Delta Air Lines is refusing to move. This violation of the gate lease will hurt consumers.
This will result in more legal fees for American taxpayers and will thwart the remedies specified by DOJ in their approval of the AA/US mega-merger. Delta’s actions limit competition between the Dallas market and other Delta markets. By not living up to its signed contract, Delta limits capacity because Delta is flying smaller commuter aircraft from these gates. If Delta prevails, this action will slice the number of Dallas Love Field passengers by almost half-a-million when compared to passengers that would fly if Southwest flies its proposed schedule.
Delta Air Lines has been leading the Big 3 putsch against Open Skies treaties and competition
With Delta’s focus on eliminating competition and price comparison, they are the leading airline in a battle against open travel between countries. Fortunately, while Delta has been joined by American Airlines and United Airlines together with their cohorts in some aviation labor unions, the rest of the aviation economy is lining up in support of the Open Skies Treaties and more international competition.
Boeing, FedEx, UPS, airports, consumer groups, corporate travel managers, chambers of commerce, and almost every other US airline are lining up behind the free market mantra of competition. The Big 3 airlines are attempting to do the opposite — eliminate competition, limit choice and maintain their oligopolistic hold on the international aviation market.
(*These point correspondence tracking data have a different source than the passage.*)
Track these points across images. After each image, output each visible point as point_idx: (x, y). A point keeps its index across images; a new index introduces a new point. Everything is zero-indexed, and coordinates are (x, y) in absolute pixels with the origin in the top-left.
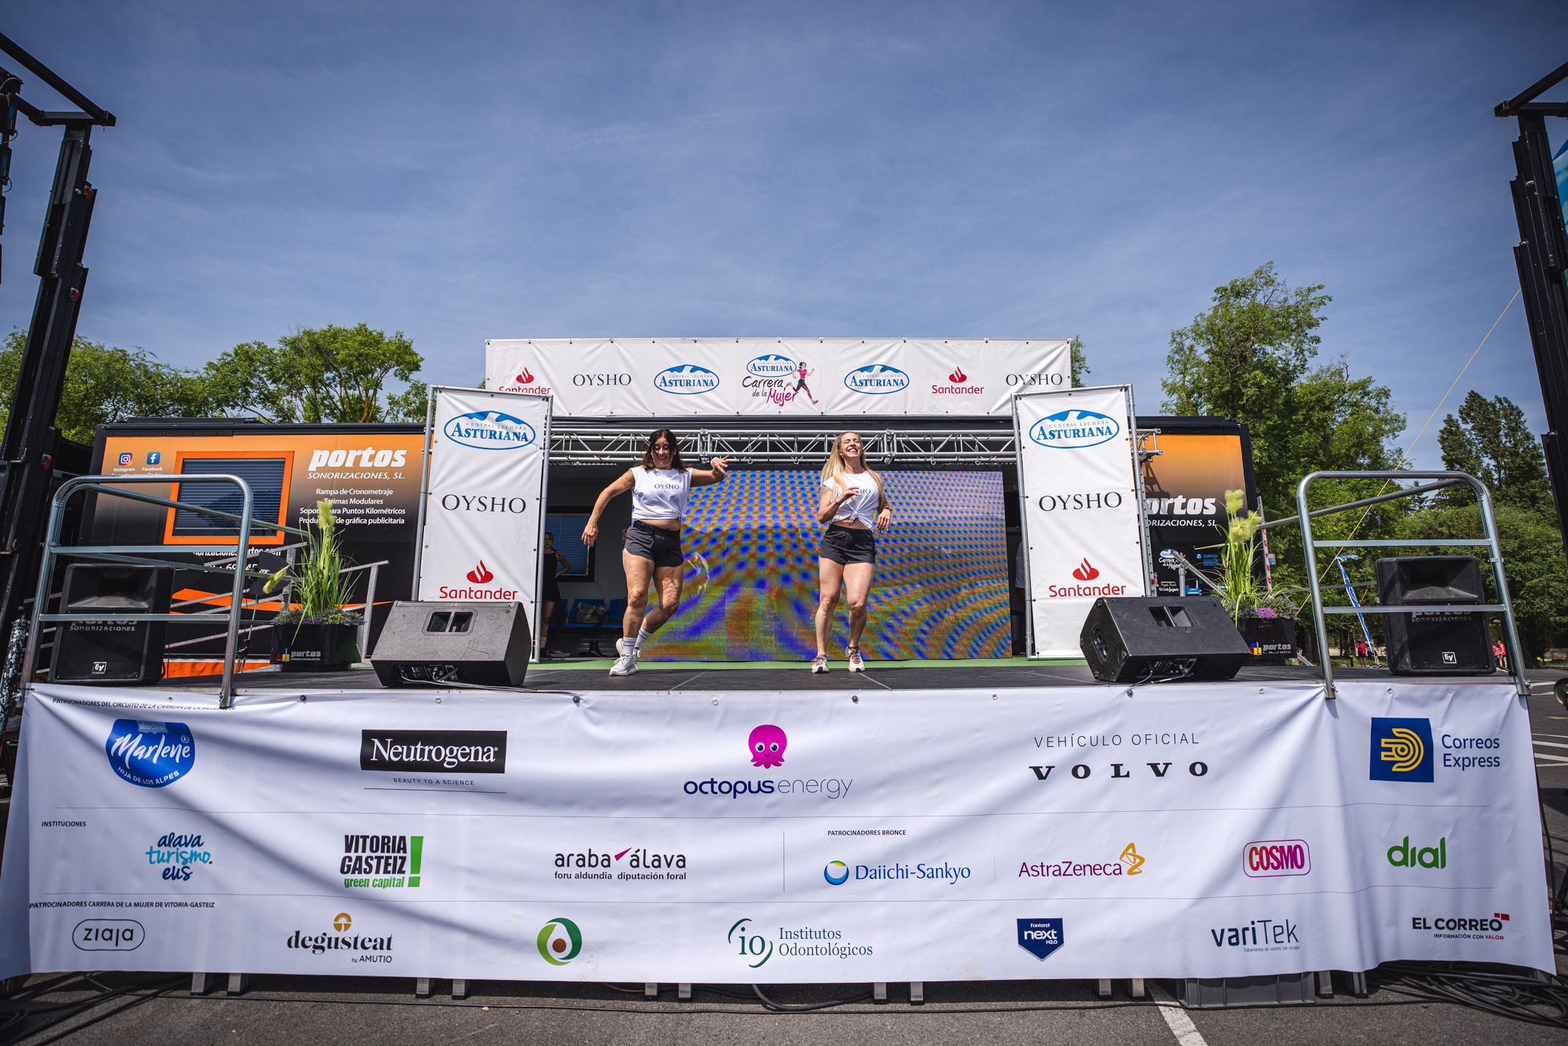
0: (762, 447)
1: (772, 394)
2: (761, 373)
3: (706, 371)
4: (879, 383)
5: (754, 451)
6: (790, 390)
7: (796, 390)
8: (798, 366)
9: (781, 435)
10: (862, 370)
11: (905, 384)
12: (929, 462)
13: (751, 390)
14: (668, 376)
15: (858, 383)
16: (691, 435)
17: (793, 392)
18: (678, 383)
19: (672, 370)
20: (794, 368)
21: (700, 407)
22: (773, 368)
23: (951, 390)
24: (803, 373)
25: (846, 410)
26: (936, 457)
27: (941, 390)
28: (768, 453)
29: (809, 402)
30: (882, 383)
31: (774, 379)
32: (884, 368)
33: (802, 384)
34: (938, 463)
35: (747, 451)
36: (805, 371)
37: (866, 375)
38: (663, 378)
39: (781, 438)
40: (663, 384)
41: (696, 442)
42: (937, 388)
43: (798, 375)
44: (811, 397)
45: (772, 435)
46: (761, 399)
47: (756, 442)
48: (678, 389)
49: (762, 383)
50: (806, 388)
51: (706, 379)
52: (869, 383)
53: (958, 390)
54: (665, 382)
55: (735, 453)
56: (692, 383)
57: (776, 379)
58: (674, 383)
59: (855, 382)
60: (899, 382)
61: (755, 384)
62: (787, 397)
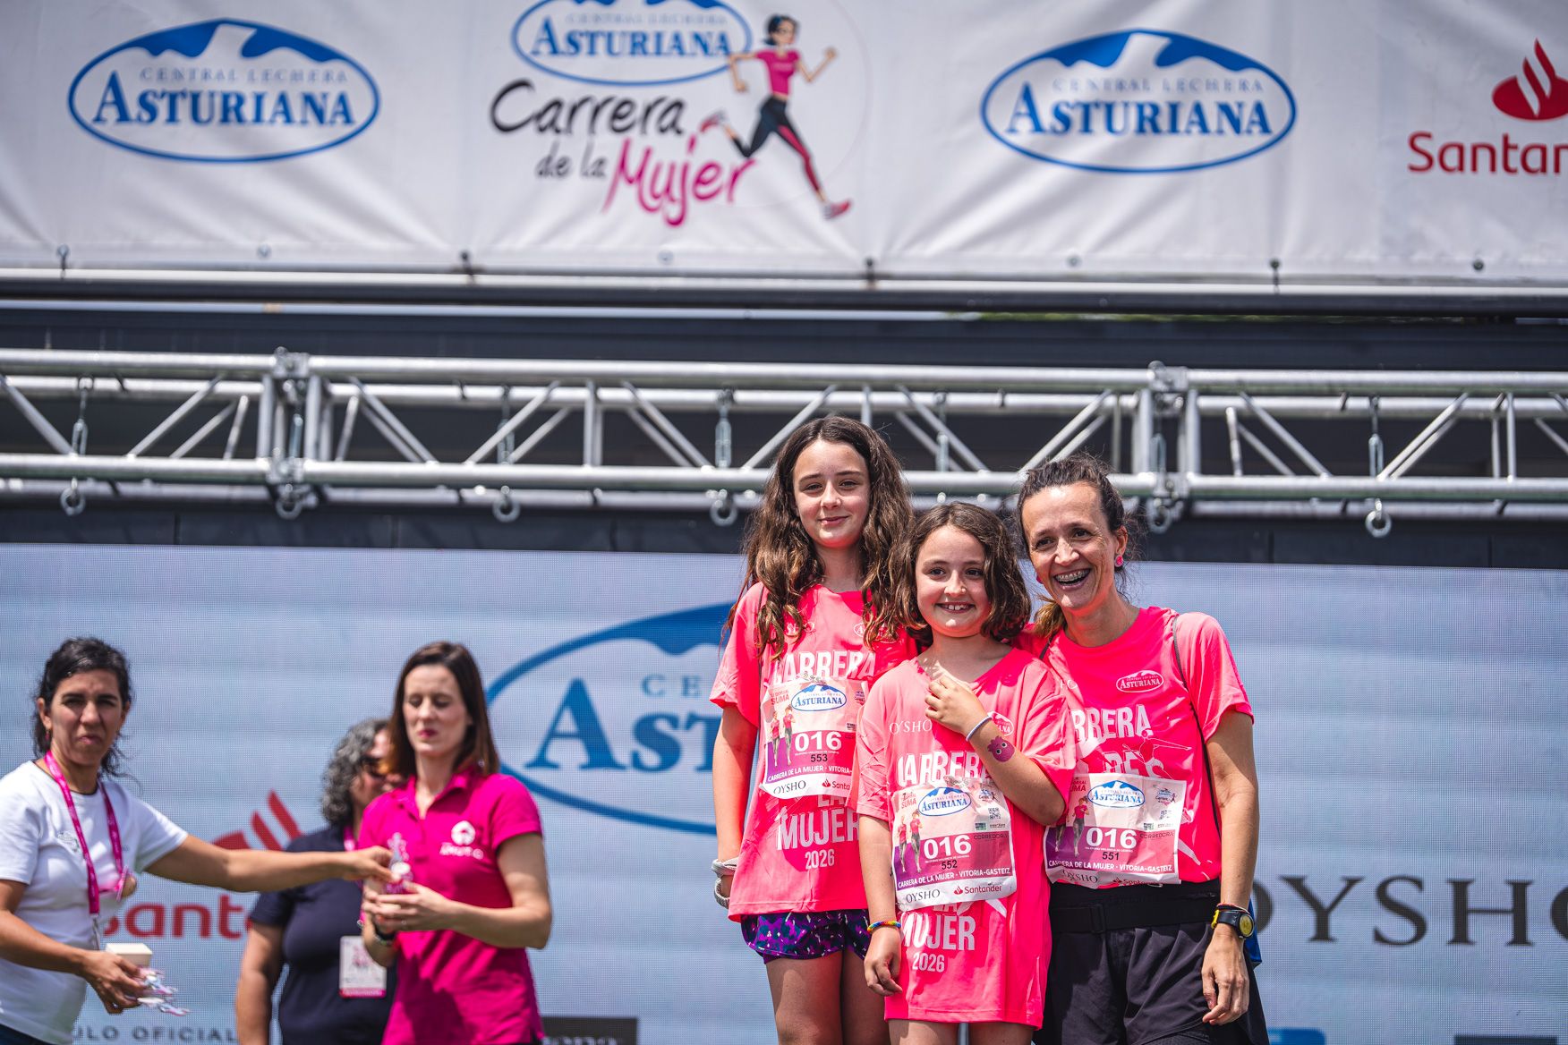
0: (564, 446)
1: (633, 168)
2: (582, 65)
3: (320, 53)
4: (1149, 122)
5: (524, 460)
6: (717, 149)
7: (747, 152)
8: (759, 34)
9: (640, 383)
10: (1068, 54)
11: (1276, 126)
12: (1361, 519)
13: (533, 145)
14: (136, 74)
15: (1047, 118)
16: (233, 375)
17: (732, 159)
18: (184, 108)
19: (155, 44)
20: (737, 44)
21: (282, 225)
22: (638, 44)
23: (1502, 156)
24: (782, 69)
25: (985, 250)
26: (1387, 496)
27: (1452, 158)
28: (587, 471)
29: (809, 208)
30: (1163, 121)
31: (642, 97)
32: (1177, 49)
33: (774, 119)
34: (1397, 521)
35: (492, 458)
36: (793, 57)
37: (1085, 80)
38: (114, 83)
39: (646, 395)
40: (111, 113)
41: (254, 403)
42: (1433, 148)
43: (758, 77)
44: (815, 184)
45: (612, 382)
46: (575, 186)
47: (542, 415)
48: (184, 137)
49: (585, 113)
50: (794, 142)
51: (316, 89)
52: (1098, 119)
53: (1534, 159)
54: (119, 102)
55: (432, 468)
56: (248, 110)
57: (649, 95)
58: (162, 107)
59: (1033, 114)
60: (1247, 115)
61: (549, 118)
62: (702, 181)
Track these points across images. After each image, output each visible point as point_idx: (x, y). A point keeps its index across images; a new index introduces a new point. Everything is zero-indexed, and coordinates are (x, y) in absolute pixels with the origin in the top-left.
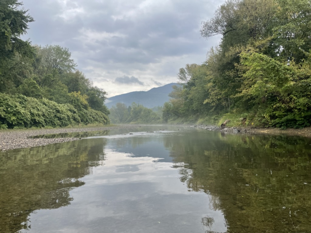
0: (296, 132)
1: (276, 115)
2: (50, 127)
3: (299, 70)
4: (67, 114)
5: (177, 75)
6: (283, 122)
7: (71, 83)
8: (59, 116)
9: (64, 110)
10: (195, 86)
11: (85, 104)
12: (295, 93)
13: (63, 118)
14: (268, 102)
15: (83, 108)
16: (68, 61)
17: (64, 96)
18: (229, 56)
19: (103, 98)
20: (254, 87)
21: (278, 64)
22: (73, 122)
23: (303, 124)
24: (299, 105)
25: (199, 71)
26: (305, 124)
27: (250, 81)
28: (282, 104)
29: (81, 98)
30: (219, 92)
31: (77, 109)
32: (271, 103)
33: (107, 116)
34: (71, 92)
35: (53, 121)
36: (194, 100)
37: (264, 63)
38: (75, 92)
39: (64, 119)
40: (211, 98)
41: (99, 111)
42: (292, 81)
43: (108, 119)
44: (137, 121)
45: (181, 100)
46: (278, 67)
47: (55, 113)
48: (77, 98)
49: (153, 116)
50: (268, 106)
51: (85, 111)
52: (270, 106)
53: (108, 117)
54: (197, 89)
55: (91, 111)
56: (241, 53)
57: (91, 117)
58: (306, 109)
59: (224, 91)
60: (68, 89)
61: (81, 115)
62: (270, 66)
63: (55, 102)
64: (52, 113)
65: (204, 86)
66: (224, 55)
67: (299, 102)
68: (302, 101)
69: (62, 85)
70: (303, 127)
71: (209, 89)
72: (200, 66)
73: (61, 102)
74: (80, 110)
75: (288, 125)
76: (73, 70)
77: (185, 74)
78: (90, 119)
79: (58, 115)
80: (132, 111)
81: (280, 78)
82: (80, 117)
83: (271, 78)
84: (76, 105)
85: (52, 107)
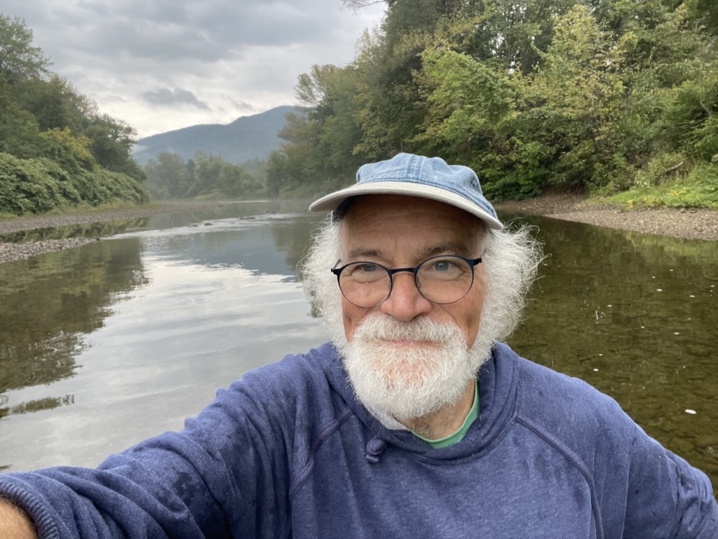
0: (519, 207)
1: (487, 176)
2: (9, 215)
3: (528, 87)
4: (46, 182)
5: (294, 90)
6: (497, 190)
7: (42, 107)
8: (26, 188)
9: (38, 175)
10: (333, 114)
11: (86, 158)
12: (520, 133)
13: (37, 193)
14: (472, 150)
15: (82, 166)
16: (27, 51)
17: (30, 141)
18: (400, 55)
19: (127, 142)
20: (447, 123)
21: (491, 76)
22: (63, 200)
23: (531, 191)
24: (525, 157)
25: (341, 81)
26: (534, 192)
27: (442, 108)
28: (497, 155)
29: (72, 143)
30: (381, 130)
31: (67, 170)
32: (478, 152)
33: (139, 184)
34: (47, 130)
35: (13, 201)
36: (332, 146)
37: (467, 73)
38: (55, 129)
39: (41, 195)
40: (366, 141)
41: (120, 172)
42: (516, 109)
43: (143, 191)
44: (212, 193)
45: (305, 145)
46: (492, 82)
47: (16, 182)
48: (64, 144)
49: (245, 181)
50: (473, 159)
51: (89, 174)
52: (476, 159)
53: (143, 187)
54: (337, 123)
55: (101, 173)
56: (424, 49)
57: (104, 188)
58: (537, 163)
59: (392, 127)
60: (38, 122)
61: (77, 184)
62: (477, 79)
63: (11, 157)
64: (9, 182)
65: (353, 116)
66: (391, 52)
67: (525, 151)
68: (531, 149)
69: (21, 111)
70: (530, 197)
71: (363, 123)
72: (342, 69)
73: (25, 155)
74: (76, 172)
75: (506, 194)
76: (42, 74)
77: (310, 86)
78: (101, 192)
79: (24, 185)
80: (198, 171)
81: (493, 104)
82: (78, 189)
83: (479, 105)
84: (63, 160)
85: (7, 167)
Hopefully, the powers that be at the Departments of State and Transportation, together with the executive branch, will keep the Delta-led international oligopolistic airline alliances in check and guarantee competition and more choice for consumers.
Right now, in a world of airline rogues, Delta Air Lines stands out as the most committed to misleading and deceiving consumers, adding confusion to the airfare buying process, limiting competition and eliminating efficient comparison shopping. From a consumer’s point of view, these actions are unabashedly evil.